The scripture readings from Morning Prayer today point out the cross’s significance to believers by recalling the connection Jesus drew between himself and the story, recorded in the Old Testament book of Numbers, of the brazen serpent God instructed Moses to make when the people were dying from snakebite. This image of death, when raised up on a pole, would provide an antidote--if they would but cast their eyes upon it.
During their nighttime conference, our Lord reminded Nicodemus of this old and mysterious story. Jesus connected the serpent on a pole to his own impending crucifixion (“lifting up”), and forecast the reality for all who would follow him: We must look to the crucified Christ for salvation, for triumph over sin, death, and the power of darkness. This is the only path to eternal life. All others are false and point only to death.
Right now, as always, the world disagrees with this message. It says we must look not to the cross but to our screens for salvation. It demands focus on hatred, division, and bitterness rather than on God’s love in Christ. The world’s love of arrogance and violence is exalted in each news cycle, while for Christian disciples it is the humility and peace of Christ which sets the standard for our behavior. This shows in interesting, often small ways.

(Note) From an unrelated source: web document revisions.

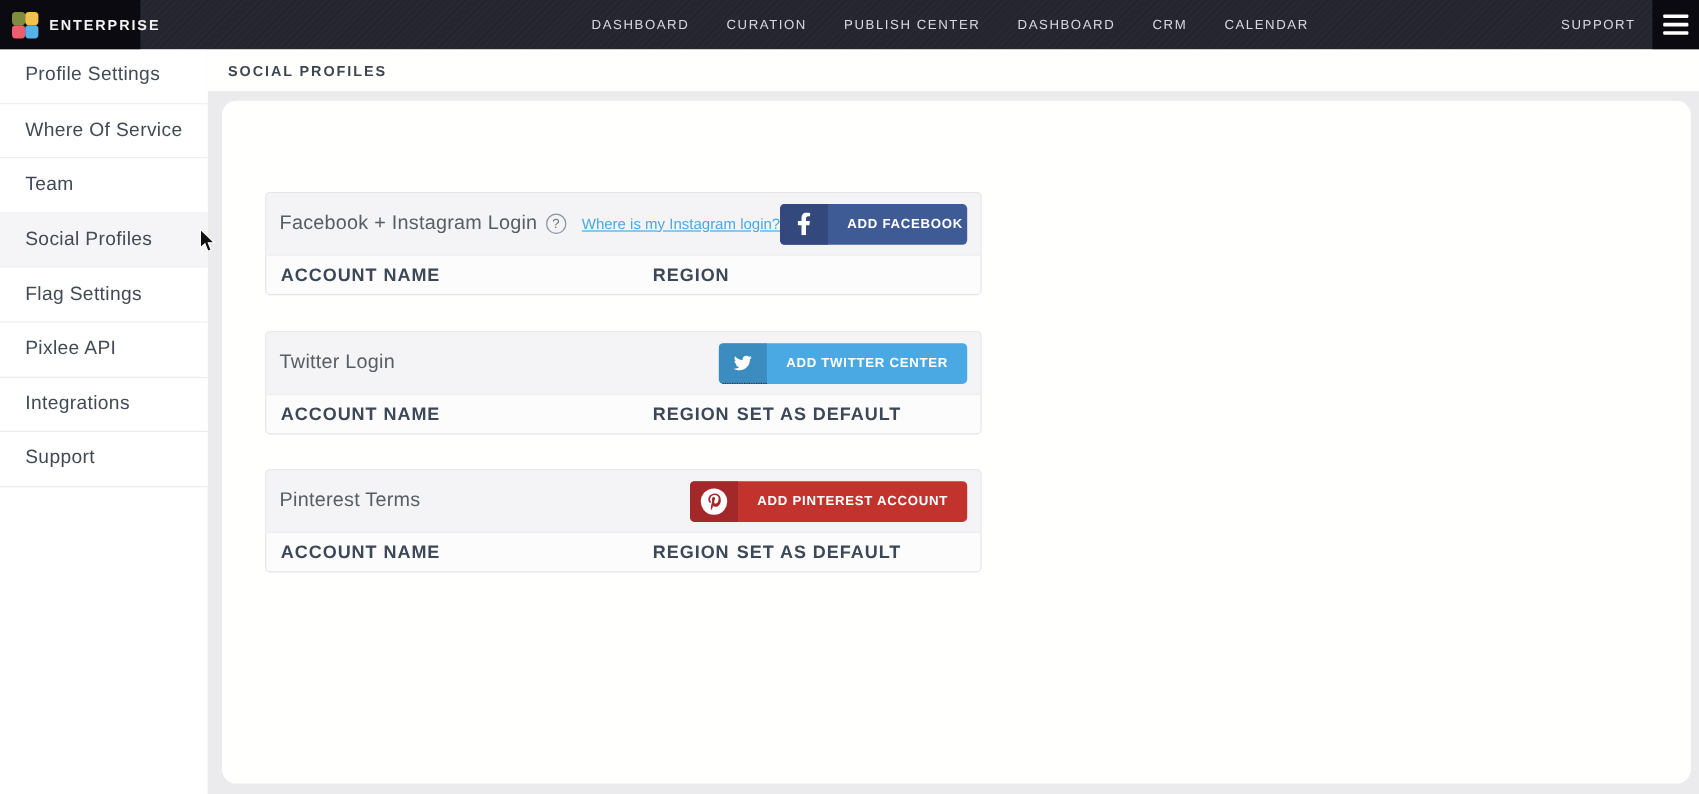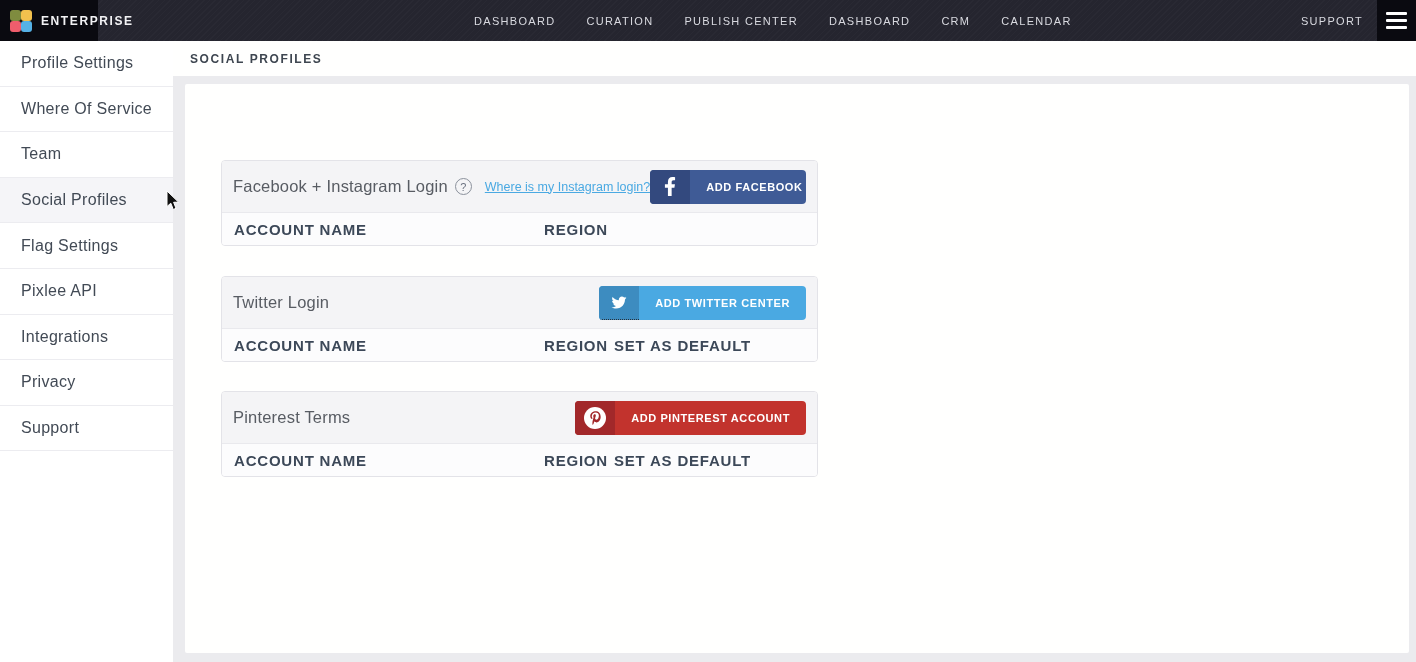--- a/index.html
+++ b/index.html
@@ -21,7 +21,7 @@
     z-index:30;
   }
   .brand-box {
-    width:98px; height:41px; background:#0a0a10;
+    width:117px; height:41px; background:#0a0a10;
     display:flex; align-items:center; gap:9px; padding-left:10px; flex:none;
     cursor:pointer;
   }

In recent years, with the advent of social media, it has become common for people to put down entire swathes of humans as “sheeple.” This portmanteau word made from sheep and people is never meant as a compliment. It is always a verbal sneer, usually written by folks who might be called “professional sneerers” – the sort of people who mocked Christ at the foot of the cross. I find it interesting when people who call themselves Christians employ this term: Christ himself was called the Lamb of God, and we are to be his sheep. For us, being a sheep is actually a compliment: we are one of the Lord’s flock, and we look to the Good Shepherd for life, guidance, and peace. It is that "looking" we are thinking about today.

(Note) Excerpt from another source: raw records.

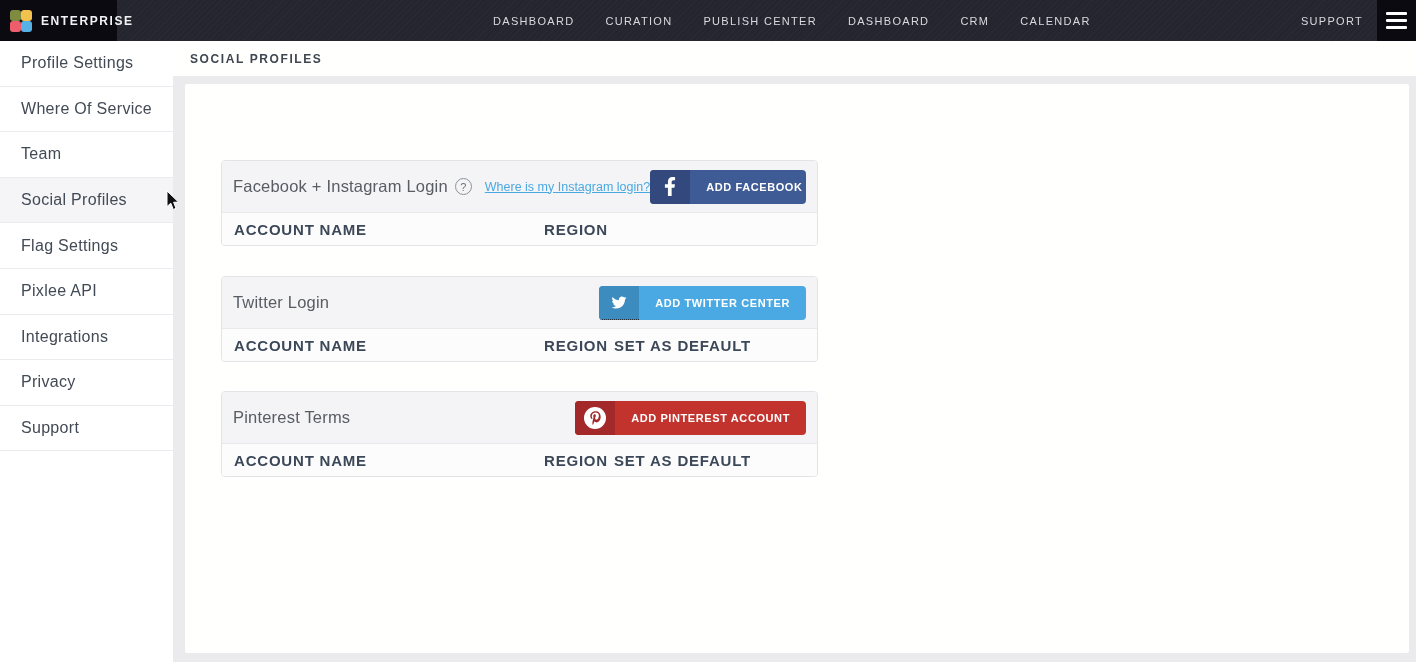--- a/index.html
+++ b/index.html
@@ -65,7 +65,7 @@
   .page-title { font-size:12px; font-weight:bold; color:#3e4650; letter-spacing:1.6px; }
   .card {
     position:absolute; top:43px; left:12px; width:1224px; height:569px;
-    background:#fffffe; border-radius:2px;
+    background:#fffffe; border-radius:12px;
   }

To look at Christ upon the cross means not to look down, but up—up from the earth and its ceaseless round of demeaning and demonizing others—to focus on the One who loves all people as they are, without precondition. This is eternal life. Do we get this from looking at our phone or our computer? Are our comments, postings, and positions worthy of the Lord? Are we becoming more like Christ, or more like the mockers at his crucifixion?
This motion—of looking up to Christ and seeing in him the source of love needed for us to serve, care for, and honor (not judge or demean) our neighbor—is the motion of true Christian humility for the “sheeple” God loves and for whom Christ died. Once we learn this movement, we will question our own smug self-assurance, and will become revolted by the toxic, embittered words and actions we may formerly have engaged in, let pass, or shamefully enjoyed.

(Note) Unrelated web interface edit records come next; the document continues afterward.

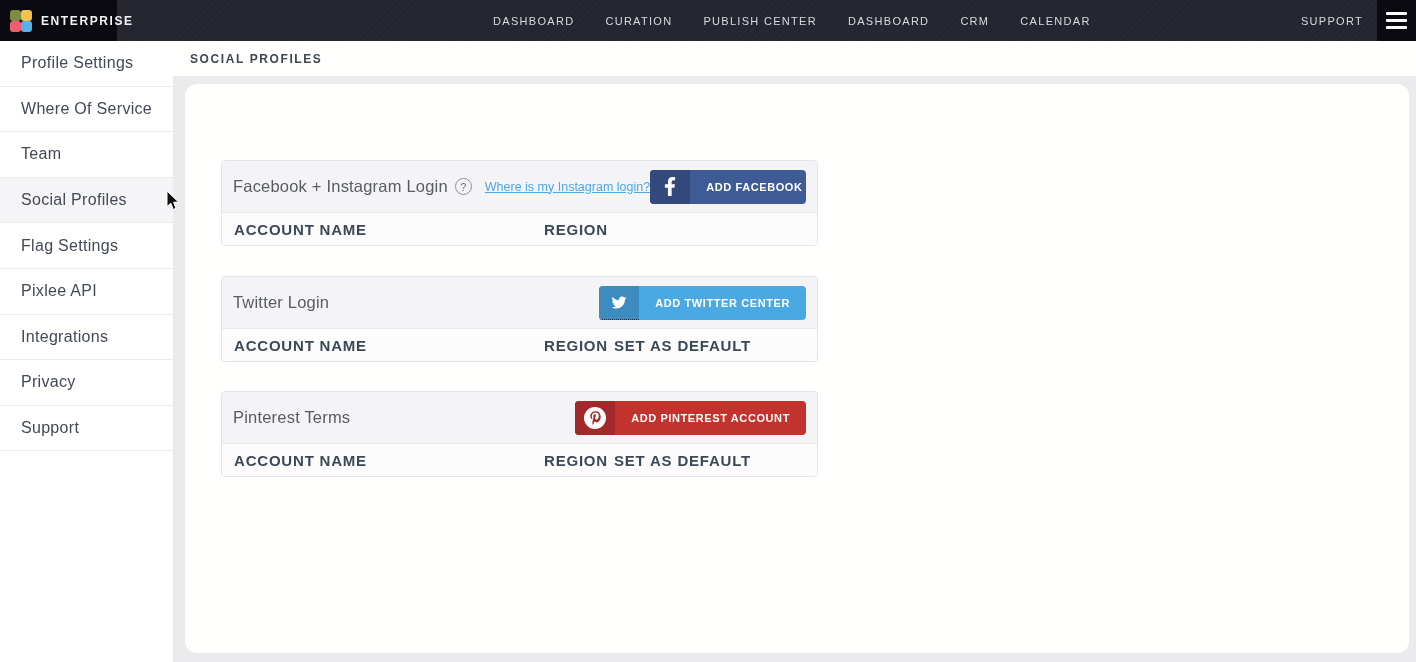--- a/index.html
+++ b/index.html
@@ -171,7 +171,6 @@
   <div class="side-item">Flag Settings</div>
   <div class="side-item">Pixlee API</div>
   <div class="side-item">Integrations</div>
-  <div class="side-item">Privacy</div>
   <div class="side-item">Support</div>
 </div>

Holy Cross Day is a good time to see just where I am looking for salvation: to ideology, or perhaps to some unassailable position from which I may look down on others? If I look to anything other than Christ lifted up on the cross, I am simply an idolater, “and the truth is not in me.” But, if I turn to Christ in humble repentance and love, I am being healed from the serpent’s bite, and can journey on in God’s love and strength, so that I may see Christ in my neighbor and do the reconciling work of the Gospel in justice, truth, and mercy.
The Collect for the Feast of the Holy Cross
Almighty God, whose Son our Savior Jesus Christ was lifted high upon the cross that he might draw the whole world to himself: Mercifully grant that we, who glory in the mystery of our redemption, may have grace to take up our cross and follow him; who lives and reigns with you and the Holy Spirit, one God, in glory everlasting. Amen.